At that time, the distributors commissioned the sign painters who are still active today with the stage names Heavy Jeaurs, Daniel Anum Jasper, Kwesi Blue, Salvation or Dallas to paint a suitable poster for each film. The artists watched the films that were mostly shot in Ghana or Nigeria and then developed a poster. These posters had to be sturdy, inexpensive to manufacture and light in weight so that cinema operators could take them with them. That is why the artists used a cheap, but very hard-wearing and light painting base made of linen , which they obtained from unwashed flour sacks. Her acrylic paints adhered particularly well to it and the posters could be hung outdoors even when it rained. With their bright colors and iconography adapted to the Ghanaian audience, these paintings quickly attracted a lot of attention and were much more likely to attract people to the cinema than the paper posters mostly printed in Nigeria.

Newer development

Since the Ghanaians have been able to buy or rent their films on DVD , they have preferred to watch them at home. As a result, most movie theaters have had to close in recent years. The still existing cinemas mostly only use posters from Nigeria that are printed on paper instead of hand-painted ones . In the Greater Accra region, it is therefore very rare to see movie posters painted on canvas hanging in front of a cinema.

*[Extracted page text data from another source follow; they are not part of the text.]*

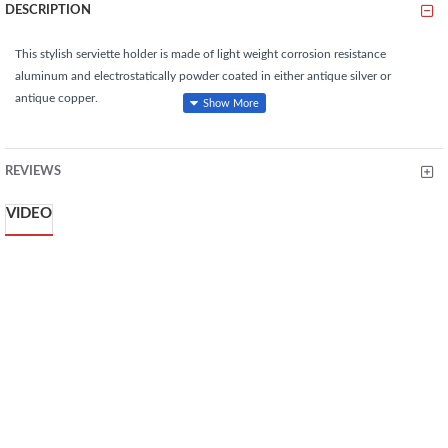
DESCRIPTION
This stylish serviette holder is made of light weight corrosion resistance
aluminum and electrostatically powder coated in either antique silver or
antique copper.
Dimensions (cm – L x W x H) : 20 x 5.5 x 8
REVIEWS
VIDEO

The artists turned to other works or painted the street signs that are still very popular in Ghana. Among the Ga in the Accra region, various sign painters also support artists such as Paa Joe or Kudjoe Affutu in painting their figurative coffins . Some of these sign painters, such as Heavy Jeaurs, Moses, Wonder, Jasper, Farkira or Leonardo also work for the international art market, where the Ghanaian film posters, as well as the figurative coffins in museums and galleries, are gaining increasing attention.

Ghanaian film posters in exhibitions

  • 2018 3rd Africa Film Days, Wuppertal, Germany.
  • 2012/13. Hors-champs , Musée d'Ethnographie de Neuchâtel (MEN), Switzerland.
  • 2013. Les Hors-champs de l'affiche , Musée d'Ethnographie de Neuchâtel (MEN), Switzerland.
  • 2011. Film posters from Ghana , Pinakothek der Moderne, Munich.
  • 2011/12. Miracles of Africa , Hämeenlinna Art Museum, Hämeenlinna and Oulu Museum of Art, Oma, Finland.
  • 2005. Killers op canvas , Affichemuseum Horn, Netherlands.

literature

  • Regula Tschumi : Hors-champs: genèse de l'affiche de l'exposition in: Gonseth Marc-Olivier u. a. (Ed.), Hors-champs. Eclats du patrimoine culturel immatériel. 2013, Musée d'Ethnographie Neuchâtel MNM, Neuchâtel: Atelier PréTexte, 216–227.
  • Gilbert Michelle: Shocking Images: Ghanian Painted Posters , in: Musée Dapper (Ed.), 2003, Ghana Yesterday and Today. Paris: Editions Dapper, pp. 353–379.
  • Wendl Tobias: Try me! Advertising and visual culture in Africa , in: WENDL Tobias, 2002, ed. African advertising art. Wuppertal: Peter Hammer, pp. 12-27.
  • Wolfe, Ernie, Clive Barker (eds.): Extrem canvas: hand-painted movie posters from Ghana , 2000, Los Angeles: Dilettante Press / Kesho Press.